Jika pejabat publik mengabaikan tanggung jawabnya, maka mereka tidak hanya melanggar etika birokrasi, tetapi juga dapat dianggap lalai dalam menjalankan tugas negara. Dalam konteks hukum administrasi, kelalaian semacam ini bisa dikategorikan sebagai maladministrasi, yang berpotensi menyebabkan penurunan kepercayaan publik terhadap pemerintahan.
Kesimpulan dari pemberitaan ini, Permasalahan sampah di Sumenep mencerminkan kurangnya perhatian dari pemerintah, terutama pihak DLH Sumenep. Situasi ini semakin diperparah dengan sikap pejabat yang terkesan tidak bertanggung jawab dan tidak memiliki kepedulian terhadap keresahan masyarakat.
Jika tidak segera ditangani, dampak dari tumpukan sampah ini tidak hanya mengganggu kenyamanan, tetapi juga memperburuk masalah kesehatan masyarakat.

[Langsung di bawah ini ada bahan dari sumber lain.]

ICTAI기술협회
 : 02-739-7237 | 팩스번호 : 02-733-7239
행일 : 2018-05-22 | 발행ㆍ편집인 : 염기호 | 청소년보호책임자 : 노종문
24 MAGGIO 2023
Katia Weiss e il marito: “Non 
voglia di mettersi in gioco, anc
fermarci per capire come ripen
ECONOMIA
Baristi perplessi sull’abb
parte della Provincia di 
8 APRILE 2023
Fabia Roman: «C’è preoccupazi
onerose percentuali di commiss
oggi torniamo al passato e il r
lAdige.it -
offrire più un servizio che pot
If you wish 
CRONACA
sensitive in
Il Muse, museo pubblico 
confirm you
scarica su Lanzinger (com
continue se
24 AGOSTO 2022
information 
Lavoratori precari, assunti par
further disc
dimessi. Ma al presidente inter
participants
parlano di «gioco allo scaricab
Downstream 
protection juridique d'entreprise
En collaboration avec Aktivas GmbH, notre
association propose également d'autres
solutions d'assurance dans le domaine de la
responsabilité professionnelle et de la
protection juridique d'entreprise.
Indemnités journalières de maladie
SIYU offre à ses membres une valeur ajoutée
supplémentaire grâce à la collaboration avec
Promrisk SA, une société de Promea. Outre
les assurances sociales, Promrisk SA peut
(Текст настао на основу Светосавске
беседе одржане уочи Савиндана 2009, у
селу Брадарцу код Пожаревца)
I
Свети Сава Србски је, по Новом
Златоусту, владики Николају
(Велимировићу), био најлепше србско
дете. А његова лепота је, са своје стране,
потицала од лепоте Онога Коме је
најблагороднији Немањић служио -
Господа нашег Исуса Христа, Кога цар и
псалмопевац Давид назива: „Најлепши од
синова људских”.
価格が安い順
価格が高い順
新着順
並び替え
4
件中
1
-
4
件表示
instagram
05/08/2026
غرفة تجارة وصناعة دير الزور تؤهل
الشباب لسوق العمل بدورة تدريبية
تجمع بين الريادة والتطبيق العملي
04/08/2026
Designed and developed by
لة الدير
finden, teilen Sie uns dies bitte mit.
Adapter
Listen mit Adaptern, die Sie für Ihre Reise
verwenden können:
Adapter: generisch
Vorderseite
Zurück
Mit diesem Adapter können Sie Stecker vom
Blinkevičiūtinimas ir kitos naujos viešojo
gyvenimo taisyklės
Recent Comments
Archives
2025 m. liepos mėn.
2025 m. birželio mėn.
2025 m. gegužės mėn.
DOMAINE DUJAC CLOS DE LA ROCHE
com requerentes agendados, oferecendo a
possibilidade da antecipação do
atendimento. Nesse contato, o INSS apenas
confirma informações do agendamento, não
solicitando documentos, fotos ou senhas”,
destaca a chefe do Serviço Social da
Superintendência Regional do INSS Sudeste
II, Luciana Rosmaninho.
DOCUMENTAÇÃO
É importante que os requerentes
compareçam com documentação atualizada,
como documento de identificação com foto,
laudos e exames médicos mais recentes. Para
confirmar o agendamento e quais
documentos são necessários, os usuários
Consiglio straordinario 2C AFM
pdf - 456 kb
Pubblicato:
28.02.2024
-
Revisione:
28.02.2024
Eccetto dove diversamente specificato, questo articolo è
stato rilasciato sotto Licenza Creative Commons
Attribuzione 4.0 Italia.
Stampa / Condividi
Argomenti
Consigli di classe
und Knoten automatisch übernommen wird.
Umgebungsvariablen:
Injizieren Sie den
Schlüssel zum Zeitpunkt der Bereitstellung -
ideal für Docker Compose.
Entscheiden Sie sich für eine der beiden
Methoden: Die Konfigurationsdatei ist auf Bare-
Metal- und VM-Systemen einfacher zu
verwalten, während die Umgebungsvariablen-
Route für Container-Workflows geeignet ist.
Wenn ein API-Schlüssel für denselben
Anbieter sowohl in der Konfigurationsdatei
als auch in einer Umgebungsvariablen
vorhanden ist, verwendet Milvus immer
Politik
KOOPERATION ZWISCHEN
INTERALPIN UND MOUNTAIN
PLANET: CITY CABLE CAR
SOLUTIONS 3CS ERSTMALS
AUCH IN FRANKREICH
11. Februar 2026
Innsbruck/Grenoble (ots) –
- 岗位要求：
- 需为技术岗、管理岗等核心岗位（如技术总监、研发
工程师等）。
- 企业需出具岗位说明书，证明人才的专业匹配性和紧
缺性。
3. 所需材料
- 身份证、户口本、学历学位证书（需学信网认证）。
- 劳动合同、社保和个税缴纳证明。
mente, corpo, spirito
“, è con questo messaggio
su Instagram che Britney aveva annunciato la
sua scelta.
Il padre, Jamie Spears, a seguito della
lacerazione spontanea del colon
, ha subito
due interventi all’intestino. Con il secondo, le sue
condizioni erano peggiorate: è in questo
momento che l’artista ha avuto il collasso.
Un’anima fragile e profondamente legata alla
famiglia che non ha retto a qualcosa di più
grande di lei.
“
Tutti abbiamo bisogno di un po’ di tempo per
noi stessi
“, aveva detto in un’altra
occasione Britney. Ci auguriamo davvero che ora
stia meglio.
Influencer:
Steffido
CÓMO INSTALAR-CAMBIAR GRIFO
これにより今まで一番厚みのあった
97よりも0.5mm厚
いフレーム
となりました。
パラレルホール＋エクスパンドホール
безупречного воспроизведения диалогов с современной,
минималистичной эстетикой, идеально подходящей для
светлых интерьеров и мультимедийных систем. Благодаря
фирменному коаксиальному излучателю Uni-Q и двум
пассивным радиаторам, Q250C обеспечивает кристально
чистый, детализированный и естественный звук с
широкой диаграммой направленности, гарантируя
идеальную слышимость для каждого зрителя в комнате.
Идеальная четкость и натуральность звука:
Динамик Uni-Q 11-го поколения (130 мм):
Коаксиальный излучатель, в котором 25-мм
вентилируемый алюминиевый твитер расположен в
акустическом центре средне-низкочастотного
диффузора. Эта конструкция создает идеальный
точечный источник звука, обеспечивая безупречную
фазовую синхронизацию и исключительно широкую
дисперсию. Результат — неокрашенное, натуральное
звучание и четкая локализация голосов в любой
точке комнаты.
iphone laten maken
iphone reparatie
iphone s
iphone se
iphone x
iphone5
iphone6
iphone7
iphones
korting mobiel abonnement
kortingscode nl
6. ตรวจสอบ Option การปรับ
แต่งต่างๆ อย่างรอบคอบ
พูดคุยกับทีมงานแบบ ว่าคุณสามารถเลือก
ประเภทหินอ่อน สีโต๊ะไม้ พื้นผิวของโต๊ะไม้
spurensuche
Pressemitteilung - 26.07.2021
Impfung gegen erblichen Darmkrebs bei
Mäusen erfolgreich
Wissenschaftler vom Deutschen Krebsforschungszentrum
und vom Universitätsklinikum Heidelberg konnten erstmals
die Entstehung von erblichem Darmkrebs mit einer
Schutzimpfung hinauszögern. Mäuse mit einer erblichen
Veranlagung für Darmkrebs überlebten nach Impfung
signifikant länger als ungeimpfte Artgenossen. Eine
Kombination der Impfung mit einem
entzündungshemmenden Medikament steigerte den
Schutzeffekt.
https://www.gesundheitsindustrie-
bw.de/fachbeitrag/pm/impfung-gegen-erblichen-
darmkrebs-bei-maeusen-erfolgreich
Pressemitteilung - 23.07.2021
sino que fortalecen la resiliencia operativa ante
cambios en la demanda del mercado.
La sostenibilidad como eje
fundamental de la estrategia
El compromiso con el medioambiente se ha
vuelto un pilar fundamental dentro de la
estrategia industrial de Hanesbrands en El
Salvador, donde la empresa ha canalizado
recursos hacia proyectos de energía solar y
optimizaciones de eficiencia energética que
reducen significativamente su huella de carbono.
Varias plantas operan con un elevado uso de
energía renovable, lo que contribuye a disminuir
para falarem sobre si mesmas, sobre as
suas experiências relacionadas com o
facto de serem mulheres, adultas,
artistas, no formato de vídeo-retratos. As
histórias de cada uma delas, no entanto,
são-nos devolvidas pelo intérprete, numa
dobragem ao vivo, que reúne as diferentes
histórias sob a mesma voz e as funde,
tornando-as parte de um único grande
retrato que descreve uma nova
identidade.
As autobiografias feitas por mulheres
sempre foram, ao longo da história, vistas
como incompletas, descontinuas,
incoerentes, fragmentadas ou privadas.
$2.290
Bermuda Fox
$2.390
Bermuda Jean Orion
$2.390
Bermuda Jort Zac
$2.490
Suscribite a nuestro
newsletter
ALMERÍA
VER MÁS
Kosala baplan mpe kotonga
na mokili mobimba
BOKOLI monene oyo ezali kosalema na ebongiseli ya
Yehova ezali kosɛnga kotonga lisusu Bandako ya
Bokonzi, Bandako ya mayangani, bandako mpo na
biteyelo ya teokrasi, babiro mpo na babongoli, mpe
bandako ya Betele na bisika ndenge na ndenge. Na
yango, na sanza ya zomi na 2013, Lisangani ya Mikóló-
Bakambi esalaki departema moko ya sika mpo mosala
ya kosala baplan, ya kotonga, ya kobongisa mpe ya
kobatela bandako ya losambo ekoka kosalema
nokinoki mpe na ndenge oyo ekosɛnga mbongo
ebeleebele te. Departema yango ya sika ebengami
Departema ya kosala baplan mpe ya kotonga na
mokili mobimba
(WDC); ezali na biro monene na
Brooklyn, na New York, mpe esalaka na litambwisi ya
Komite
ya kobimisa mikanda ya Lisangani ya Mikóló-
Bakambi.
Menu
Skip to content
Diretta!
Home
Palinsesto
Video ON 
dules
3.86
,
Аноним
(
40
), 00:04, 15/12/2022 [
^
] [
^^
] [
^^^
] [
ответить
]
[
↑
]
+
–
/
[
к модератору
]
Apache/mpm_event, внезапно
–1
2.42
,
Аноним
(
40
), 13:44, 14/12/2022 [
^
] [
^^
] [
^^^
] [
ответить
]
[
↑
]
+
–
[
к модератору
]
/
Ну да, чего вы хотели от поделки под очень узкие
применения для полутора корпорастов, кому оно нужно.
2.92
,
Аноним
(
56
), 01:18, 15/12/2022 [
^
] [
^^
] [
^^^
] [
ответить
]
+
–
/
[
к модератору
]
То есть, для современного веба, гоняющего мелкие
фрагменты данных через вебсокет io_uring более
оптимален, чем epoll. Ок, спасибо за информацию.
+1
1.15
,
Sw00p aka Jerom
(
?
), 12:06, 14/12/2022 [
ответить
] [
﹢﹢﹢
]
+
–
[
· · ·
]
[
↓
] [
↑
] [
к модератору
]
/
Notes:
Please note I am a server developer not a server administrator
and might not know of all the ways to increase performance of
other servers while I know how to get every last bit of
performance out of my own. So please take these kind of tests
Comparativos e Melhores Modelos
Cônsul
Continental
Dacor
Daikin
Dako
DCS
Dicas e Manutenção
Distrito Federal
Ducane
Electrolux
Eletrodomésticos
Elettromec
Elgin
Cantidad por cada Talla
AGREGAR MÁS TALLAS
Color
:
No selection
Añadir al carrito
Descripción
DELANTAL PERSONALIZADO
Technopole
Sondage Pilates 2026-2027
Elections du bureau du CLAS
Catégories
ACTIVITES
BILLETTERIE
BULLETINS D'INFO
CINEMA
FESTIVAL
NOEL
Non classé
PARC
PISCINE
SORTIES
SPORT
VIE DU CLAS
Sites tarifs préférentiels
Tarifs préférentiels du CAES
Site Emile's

Pemerintah harus segera bertindak dengan memperbaiki sistem pengelolaan sampah, meningkatkan fasilitas TPS, serta memastikan bahwa semua pejabat yang terkait benar-benar bekerja untuk kepentingan rakyat, bukan hanya sekadar menikmati fasilitas negara yang dibeli dari uang rakyat.